→ **Exercise details**
Your task is to repeat the lines below exactly, excluding any pictures they contain.

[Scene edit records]

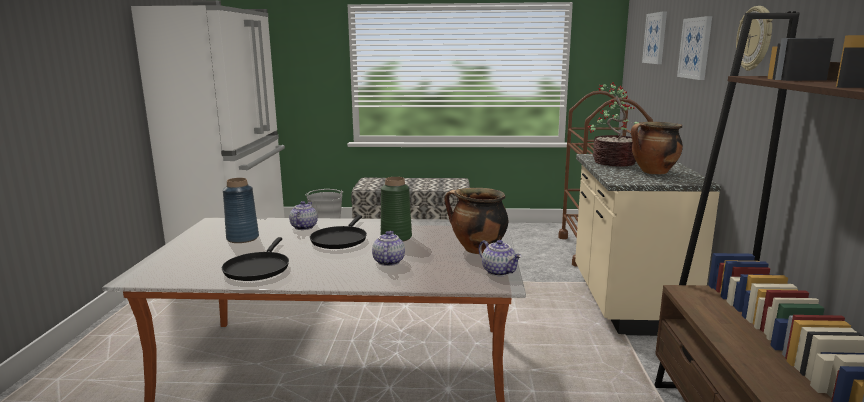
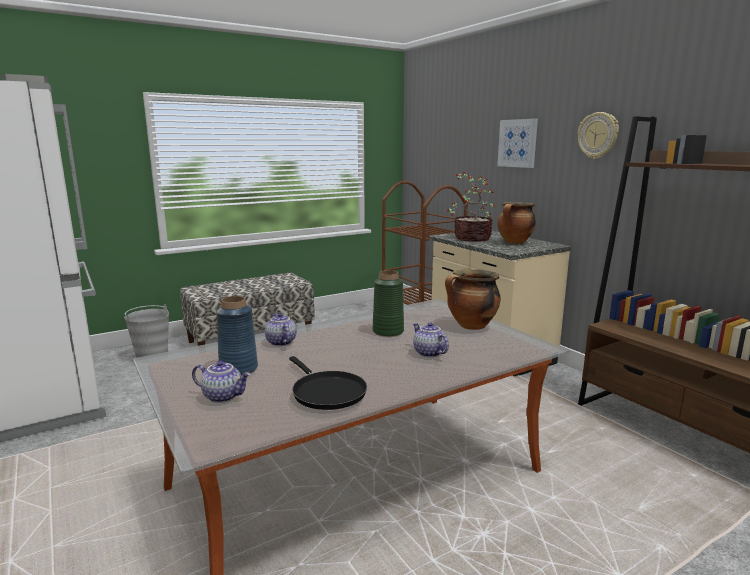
camera: 35 degrees left, 0 degrees up
black frying pan [310,215,367,249] -> none
teapot [479,240,522,276] -> teapot moved to [192,361,251,403]
picture [642,11,667,64] -> none

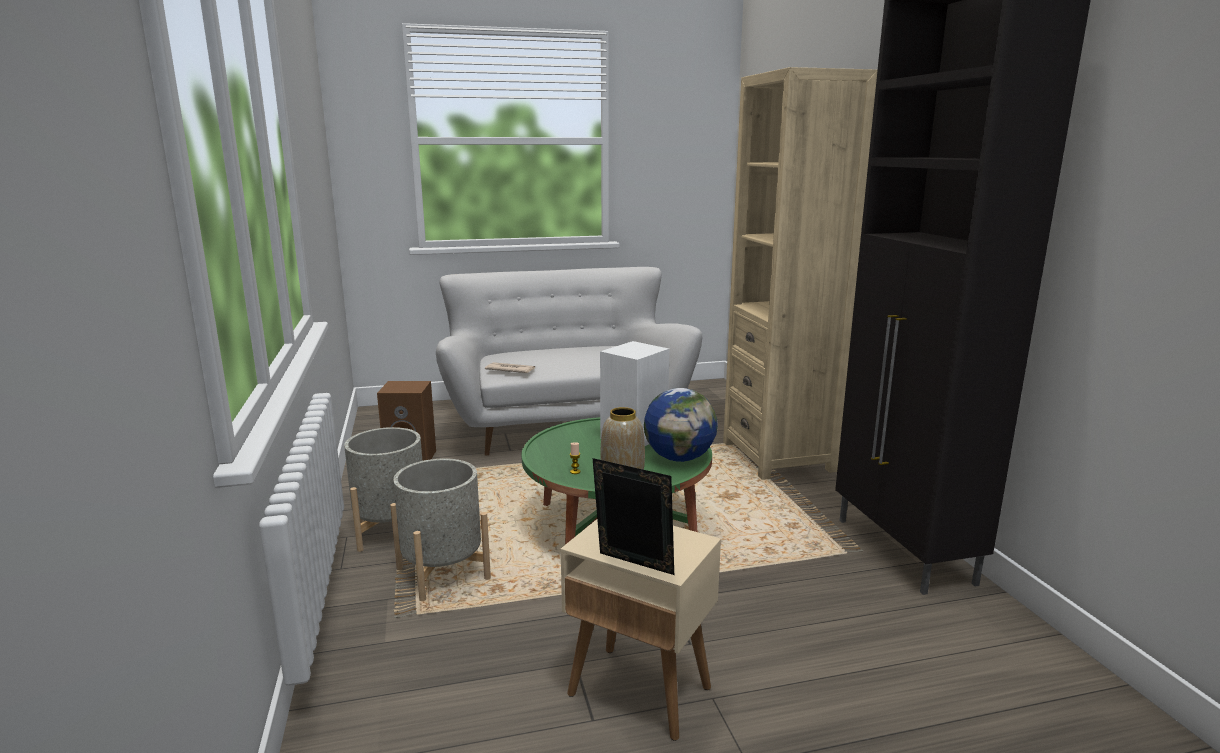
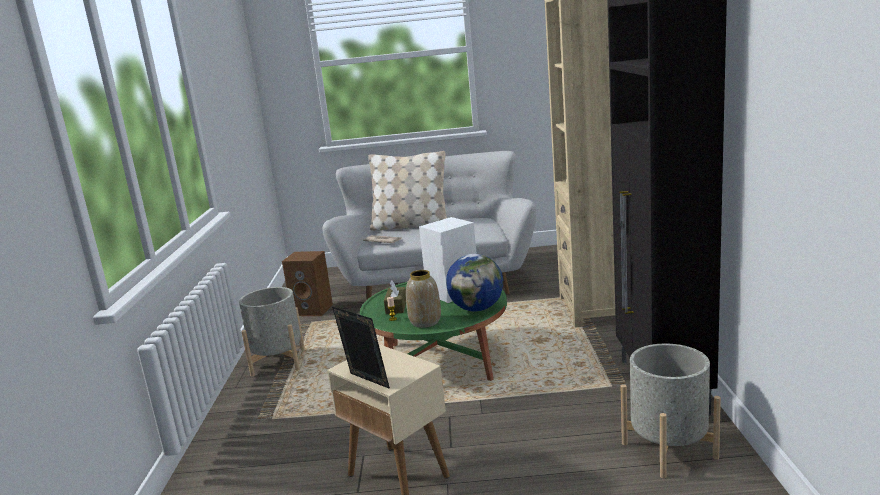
camera: 15 degrees right, 0 degrees up
grey planter [390,458,491,601] -> grey planter moved to [621,344,721,478]
none -> beige pillow [368,151,447,231]
none -> brown tissue box [384,280,406,314]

→ **Exercise response**
camera: 35 degrees left, 0 degrees up
black frying pan [310,215,367,249] -> none
teapot [479,240,522,276] -> teapot moved to [192,361,251,403]
picture [642,11,667,64] -> none

camera: 15 degrees right, 0 degrees up
grey planter [390,458,491,601] -> grey planter moved to [621,344,721,478]
none -> beige pillow [368,151,447,231]
none -> brown tissue box [384,280,406,314]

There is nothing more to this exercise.